Of all the things candidate Trump said, nothing outraged the Democrats more than his claim that, under him, the GOP would become a workers party. The workers! The Democrats thought they had ownership of that label. And at one time they did. But that was long ago, and by appropriating it Trump was announcing a revolution in American politics.

After past economic downturns the American economy always bounced back, but after the Great Recession of 2008-09 we experienced the slowest recovery since the Great Depression, in terms of jobs and wages. That was the new normal, we were told. Those manufacturing jobs were never coming back. We also told pollsters that we no longer thought that our children would have it better than we did.

Trump said he would reverse that, and that’s why the Workers Party moniker resonated. He said he’d be the greatest jobs president we’ve ever seen, and he’s on his way to fulfilling his promise. The jobs recovery, which began in 2014, continues strongly, and in manufacturing too.

The Democrats, said Trump, had lost their way. They had traded away the meat and potatoes issues of jobs and economic growth for the more precious issues favored by the party’s elite. They told ordinary Americans they were in need of a moral reformation, which they would supply. Nonsense, said Trump. They only moral reformation people need is jobs. From that follows marriage, family, mortgages, all the things that make us moral.

Nothing better illustrates the change in our politics than the way coal miners voted. Harlan County, Ken. is sacred ground to the Left. It’s where the Harlan County Wars pitted the miners’ union against the bosses. ‘Which side are you on?’ asked Pete Seeger. In 2016, the country answered Seeger by giving Trump 85 per cent of its vote.

Some on the Right ask us to imagine Trump as the second coming of Reagan. He’s not. He didn’t begin his campaign in Philadelphia, Miss., as Reagan did. He didn’t have a Southern Strategy. He had a Workers Strategy.

That’s why the greater revolution of 2016 was against Trump’s own party, against hard right Republicans. The Trump campaign wasn’t going to go after entitlements, as Republicans are wont to do. It would leave Social Security alone. Someone told Trump that Canadian Medicare wasn’t nearly as bad as people say, and he agreed. But we can make it better, he said. He didn’t want simply to repeal Obamacare. He’d repeal it and replace it with something better. If we needed infrastructure spending to get people back to work, he was all for it. The Republicans, Trump said, weren’t the enemy of private sector unions. In our trade negotiations with other countries, he’d be on their side.

That’s how Trump captured the sweet spot in presidential politics, the place where elections are won, by appealing to socially conservative and economically middle of the road voters. The hard right Republican candidates he faced in the primaries would never have had a chance.

And now? In 2018 we’ll likely have the lowest annual unemployment rate since 1970. Through tax and regulatory reform, the jobs have come roaring back, making it unnecessary to prime the pump with infrastructure spending. If that’s all Trump did to justify the Workers Party label, it would have been enough.

And yet here we are, six weeks away from an impeachment election that the Congressional Republican leadership has largely conceded. The National Congressional Campaign Committee tells its candidates not to mention Trump. They don’t like him, and that’s been the story of the last 18 months.

The 2017 tax reform bill has brought back jobs, but the wretched carried interest perk for hedge fund managers remains. Trump had campaigned against it, but was no match for the K Street lobbyists and a complicit Republican establishment that supported it.

Most Americans think that the government should ensure that people with severe pre-existing medical conditions should have proper health care.
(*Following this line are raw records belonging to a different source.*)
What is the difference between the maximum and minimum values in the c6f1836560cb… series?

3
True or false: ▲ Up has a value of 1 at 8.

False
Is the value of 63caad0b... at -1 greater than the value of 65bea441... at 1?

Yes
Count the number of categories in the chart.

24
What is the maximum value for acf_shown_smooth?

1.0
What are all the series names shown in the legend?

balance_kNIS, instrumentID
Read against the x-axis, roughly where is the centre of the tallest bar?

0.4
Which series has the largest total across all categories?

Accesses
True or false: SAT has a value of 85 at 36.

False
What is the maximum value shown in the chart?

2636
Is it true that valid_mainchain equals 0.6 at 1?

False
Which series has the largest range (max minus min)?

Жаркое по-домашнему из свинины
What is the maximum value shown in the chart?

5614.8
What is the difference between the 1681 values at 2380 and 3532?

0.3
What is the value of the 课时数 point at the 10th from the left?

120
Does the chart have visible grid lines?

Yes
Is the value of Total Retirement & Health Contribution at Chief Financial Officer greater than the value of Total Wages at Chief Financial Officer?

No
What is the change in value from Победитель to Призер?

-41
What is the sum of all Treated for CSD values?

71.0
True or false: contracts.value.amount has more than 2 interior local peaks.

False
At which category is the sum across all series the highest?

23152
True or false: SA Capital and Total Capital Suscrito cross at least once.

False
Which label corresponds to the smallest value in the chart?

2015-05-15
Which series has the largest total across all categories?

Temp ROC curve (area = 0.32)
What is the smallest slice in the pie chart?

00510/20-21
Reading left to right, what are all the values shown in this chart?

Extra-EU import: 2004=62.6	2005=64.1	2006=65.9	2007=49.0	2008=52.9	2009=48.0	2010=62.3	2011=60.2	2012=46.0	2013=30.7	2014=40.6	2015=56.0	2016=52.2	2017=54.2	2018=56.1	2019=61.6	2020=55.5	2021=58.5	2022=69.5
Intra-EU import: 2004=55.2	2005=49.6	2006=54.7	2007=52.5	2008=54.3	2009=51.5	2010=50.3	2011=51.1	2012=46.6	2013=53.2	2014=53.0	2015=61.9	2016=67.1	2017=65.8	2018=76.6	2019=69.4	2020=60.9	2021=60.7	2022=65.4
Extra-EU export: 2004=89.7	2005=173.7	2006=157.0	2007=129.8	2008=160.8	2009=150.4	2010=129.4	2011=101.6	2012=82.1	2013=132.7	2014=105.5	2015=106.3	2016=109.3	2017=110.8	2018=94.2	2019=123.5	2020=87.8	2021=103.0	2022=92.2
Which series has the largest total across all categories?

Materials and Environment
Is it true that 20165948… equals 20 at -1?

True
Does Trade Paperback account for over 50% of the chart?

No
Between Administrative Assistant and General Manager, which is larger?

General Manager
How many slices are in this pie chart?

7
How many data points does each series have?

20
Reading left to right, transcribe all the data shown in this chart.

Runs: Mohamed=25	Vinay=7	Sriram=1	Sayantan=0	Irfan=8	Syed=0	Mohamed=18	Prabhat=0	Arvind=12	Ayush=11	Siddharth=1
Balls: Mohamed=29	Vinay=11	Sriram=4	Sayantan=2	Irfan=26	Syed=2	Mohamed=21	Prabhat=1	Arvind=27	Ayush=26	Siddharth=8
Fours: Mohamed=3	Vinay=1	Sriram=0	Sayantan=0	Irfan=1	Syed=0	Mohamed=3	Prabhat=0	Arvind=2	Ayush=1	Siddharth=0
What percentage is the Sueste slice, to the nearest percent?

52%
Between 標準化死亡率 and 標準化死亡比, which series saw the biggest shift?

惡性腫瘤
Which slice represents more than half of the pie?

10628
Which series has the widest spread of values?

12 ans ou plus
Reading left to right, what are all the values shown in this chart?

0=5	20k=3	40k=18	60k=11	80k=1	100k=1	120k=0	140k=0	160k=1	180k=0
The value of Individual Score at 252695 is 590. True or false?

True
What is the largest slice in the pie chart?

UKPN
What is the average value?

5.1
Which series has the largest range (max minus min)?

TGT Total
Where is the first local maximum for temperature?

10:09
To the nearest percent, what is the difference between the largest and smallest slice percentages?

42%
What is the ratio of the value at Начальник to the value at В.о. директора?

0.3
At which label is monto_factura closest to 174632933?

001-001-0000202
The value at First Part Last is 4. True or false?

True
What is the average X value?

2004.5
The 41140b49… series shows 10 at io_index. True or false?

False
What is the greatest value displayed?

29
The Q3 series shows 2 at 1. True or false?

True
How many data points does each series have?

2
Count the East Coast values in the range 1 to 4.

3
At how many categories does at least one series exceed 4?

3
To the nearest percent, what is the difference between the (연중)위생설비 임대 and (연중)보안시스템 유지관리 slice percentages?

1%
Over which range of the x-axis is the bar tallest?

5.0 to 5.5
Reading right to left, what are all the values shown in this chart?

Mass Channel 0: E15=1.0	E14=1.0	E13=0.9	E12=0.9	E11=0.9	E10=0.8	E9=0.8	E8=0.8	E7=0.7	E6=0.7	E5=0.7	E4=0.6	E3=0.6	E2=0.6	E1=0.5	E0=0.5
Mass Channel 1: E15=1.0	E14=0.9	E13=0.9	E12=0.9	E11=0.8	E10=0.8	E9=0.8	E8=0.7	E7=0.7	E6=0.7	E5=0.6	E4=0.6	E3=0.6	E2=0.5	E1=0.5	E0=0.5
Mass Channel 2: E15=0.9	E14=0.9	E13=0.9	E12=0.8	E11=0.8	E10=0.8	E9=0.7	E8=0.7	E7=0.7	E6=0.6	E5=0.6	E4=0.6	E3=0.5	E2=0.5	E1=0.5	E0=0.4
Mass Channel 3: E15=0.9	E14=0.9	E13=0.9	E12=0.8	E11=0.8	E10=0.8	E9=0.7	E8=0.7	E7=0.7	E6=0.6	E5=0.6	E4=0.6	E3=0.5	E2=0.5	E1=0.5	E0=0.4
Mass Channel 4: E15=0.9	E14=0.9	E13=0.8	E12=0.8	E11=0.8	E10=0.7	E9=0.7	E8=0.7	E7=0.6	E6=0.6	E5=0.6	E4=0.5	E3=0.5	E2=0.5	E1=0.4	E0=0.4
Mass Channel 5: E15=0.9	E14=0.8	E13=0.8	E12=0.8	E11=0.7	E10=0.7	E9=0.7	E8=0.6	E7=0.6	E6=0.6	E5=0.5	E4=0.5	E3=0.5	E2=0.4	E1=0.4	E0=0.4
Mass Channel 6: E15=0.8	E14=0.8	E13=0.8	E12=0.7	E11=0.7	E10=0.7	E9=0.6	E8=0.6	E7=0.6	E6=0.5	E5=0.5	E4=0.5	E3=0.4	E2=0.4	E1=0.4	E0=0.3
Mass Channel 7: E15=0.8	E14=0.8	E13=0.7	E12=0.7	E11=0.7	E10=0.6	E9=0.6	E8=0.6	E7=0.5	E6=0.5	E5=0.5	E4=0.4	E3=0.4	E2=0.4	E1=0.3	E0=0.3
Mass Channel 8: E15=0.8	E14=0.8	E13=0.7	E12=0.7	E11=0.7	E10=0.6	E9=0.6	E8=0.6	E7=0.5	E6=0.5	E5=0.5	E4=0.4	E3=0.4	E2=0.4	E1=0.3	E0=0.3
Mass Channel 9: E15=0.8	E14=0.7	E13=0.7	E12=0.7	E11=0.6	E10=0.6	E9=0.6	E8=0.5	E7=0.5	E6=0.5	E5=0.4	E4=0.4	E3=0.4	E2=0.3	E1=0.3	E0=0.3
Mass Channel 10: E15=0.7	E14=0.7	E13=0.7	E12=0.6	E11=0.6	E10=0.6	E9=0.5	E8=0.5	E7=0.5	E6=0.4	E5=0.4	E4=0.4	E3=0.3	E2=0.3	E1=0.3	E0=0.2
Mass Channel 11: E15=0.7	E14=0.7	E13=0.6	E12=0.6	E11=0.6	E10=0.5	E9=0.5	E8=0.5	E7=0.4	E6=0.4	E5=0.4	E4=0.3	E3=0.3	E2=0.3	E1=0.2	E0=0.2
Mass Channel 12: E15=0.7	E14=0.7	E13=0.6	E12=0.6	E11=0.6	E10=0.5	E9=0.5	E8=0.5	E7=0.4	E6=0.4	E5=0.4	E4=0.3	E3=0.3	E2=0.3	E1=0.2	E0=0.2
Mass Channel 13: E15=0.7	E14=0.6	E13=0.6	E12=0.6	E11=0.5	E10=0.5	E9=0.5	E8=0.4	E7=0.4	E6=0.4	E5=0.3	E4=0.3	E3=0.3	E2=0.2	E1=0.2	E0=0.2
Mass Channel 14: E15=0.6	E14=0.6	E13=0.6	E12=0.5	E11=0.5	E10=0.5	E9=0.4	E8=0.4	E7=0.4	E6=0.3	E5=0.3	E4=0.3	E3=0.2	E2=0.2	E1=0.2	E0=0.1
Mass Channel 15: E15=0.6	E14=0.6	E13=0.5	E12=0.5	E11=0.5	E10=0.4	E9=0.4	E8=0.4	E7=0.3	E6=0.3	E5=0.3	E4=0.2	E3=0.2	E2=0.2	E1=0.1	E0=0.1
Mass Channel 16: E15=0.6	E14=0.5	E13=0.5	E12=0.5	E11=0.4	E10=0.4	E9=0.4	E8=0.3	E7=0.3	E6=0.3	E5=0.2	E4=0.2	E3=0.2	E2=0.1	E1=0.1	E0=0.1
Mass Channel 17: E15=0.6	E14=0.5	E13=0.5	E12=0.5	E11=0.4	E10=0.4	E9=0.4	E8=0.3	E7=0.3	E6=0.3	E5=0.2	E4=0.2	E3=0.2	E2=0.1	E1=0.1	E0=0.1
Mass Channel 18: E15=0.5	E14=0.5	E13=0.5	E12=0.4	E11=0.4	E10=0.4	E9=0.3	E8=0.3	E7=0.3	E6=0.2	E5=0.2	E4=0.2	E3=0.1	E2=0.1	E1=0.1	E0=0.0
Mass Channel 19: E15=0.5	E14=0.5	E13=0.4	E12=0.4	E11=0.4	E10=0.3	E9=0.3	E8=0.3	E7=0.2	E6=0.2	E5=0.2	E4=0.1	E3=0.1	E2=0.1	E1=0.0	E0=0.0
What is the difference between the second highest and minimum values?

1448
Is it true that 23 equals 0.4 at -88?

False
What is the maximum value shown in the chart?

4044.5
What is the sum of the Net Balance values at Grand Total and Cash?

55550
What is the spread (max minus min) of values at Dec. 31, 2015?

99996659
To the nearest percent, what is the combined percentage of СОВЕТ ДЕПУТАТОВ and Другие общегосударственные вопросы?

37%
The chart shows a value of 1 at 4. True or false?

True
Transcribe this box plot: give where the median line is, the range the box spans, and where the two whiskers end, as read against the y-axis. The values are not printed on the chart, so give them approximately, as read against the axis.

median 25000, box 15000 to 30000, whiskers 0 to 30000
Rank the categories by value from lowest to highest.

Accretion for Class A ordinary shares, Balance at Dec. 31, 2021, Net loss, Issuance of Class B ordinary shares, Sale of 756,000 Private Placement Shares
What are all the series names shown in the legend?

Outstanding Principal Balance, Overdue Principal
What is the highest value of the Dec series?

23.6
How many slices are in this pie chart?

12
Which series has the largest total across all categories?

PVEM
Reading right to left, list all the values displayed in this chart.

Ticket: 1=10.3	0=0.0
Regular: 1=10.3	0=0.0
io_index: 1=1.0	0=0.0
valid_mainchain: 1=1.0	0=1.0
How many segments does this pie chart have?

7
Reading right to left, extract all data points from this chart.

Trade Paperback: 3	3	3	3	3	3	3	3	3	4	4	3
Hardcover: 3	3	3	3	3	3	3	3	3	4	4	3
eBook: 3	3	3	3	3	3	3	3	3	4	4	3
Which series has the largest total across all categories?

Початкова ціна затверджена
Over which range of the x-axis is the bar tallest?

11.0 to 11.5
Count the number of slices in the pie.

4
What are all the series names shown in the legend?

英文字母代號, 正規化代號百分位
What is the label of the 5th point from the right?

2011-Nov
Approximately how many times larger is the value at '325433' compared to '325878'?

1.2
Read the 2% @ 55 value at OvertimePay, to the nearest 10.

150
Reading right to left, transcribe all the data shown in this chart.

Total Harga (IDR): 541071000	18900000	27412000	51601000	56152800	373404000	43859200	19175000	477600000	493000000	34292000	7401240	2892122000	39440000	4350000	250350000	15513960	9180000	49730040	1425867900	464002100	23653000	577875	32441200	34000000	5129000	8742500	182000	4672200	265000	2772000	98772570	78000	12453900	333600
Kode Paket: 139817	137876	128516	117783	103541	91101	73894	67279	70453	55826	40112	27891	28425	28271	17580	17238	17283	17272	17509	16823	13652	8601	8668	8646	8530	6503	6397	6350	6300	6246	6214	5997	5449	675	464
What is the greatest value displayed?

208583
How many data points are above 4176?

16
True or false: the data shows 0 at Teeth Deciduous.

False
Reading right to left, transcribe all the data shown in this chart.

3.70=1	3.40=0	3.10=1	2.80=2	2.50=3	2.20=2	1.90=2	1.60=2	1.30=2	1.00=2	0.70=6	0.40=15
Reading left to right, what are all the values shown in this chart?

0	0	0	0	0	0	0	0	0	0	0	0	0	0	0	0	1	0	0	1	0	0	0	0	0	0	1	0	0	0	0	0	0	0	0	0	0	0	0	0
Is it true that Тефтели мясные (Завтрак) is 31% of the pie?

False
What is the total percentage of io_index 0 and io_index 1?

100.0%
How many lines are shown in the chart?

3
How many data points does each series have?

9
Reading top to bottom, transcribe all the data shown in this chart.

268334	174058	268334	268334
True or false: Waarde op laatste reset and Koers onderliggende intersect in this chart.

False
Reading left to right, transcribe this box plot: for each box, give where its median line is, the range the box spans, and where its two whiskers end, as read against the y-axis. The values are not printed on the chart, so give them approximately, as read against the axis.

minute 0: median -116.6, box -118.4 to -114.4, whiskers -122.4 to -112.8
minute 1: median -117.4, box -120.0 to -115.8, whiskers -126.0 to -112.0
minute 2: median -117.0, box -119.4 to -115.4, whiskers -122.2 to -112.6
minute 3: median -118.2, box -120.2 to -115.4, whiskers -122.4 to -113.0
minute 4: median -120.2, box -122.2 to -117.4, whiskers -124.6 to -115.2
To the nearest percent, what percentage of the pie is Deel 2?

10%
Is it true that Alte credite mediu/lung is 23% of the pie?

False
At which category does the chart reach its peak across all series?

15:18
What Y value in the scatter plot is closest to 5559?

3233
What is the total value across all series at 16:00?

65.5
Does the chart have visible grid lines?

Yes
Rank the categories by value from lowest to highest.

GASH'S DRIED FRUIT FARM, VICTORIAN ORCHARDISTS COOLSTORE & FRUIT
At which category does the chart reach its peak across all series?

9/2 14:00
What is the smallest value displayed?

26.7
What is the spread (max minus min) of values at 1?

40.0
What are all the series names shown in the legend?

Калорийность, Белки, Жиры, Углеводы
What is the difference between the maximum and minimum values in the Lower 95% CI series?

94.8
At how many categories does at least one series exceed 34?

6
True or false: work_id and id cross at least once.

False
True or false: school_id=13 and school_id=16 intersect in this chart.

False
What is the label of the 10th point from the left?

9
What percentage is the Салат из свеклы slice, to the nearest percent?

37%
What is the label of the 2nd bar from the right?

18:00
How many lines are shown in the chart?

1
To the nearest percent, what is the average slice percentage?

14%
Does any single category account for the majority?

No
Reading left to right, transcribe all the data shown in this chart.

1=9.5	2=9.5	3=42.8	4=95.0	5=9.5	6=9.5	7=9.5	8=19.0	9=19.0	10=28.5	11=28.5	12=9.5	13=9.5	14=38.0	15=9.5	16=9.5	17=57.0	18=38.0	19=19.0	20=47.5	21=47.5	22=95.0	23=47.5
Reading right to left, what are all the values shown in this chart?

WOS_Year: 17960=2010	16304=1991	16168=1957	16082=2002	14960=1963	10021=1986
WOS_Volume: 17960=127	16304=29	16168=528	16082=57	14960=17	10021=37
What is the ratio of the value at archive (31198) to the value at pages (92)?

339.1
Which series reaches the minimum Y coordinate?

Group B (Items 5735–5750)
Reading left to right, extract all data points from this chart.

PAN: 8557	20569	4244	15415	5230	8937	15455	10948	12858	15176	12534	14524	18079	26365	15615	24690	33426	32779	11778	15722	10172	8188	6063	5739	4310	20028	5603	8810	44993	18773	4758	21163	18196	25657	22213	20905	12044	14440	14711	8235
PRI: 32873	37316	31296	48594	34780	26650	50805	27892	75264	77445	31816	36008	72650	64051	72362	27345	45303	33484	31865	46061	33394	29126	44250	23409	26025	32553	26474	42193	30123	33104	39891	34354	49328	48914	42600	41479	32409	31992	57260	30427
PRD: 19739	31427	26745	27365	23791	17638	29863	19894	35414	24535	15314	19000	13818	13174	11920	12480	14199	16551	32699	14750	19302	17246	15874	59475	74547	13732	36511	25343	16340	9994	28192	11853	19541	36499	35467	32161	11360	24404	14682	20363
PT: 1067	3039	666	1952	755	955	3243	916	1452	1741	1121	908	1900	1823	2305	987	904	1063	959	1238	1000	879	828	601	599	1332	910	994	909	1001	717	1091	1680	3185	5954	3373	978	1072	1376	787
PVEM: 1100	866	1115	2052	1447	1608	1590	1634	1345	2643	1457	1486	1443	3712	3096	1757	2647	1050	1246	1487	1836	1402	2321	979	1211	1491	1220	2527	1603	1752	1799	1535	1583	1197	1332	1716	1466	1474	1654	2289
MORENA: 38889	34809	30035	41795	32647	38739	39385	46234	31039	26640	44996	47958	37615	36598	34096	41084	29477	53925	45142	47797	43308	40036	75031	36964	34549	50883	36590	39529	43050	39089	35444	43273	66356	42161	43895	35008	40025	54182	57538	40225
That’s what Trump wanted, but the Congressional Republicans weren’t about to deliver.

We’re in the midst of a student loan crisis, where five million young Americans are in default. They need bankruptcy relief, which a smart political party would offer. Instead, Trump’s embarrassing Education Secretary, Betsy DeVos, has loosened job-reporting requirements for for-profit colleges.

If Trump wants to turn things around, he needs to remember what got him elected. He needs to remind people that 2016 was an election about jobs, and that he’s delivered. But he also needs to announce his willingness to work with members of both parties over health care reform, the student debt crisis and the tax code perks for interest groups and the ultra rich. If he doesn’t, the Democrats will.

F.H. Buckley teaches at Scalia Law School and is author of The Republican Workers Party: How the Trump Victory Drove Everyone Crazy, and Why It Was Just What We Needed.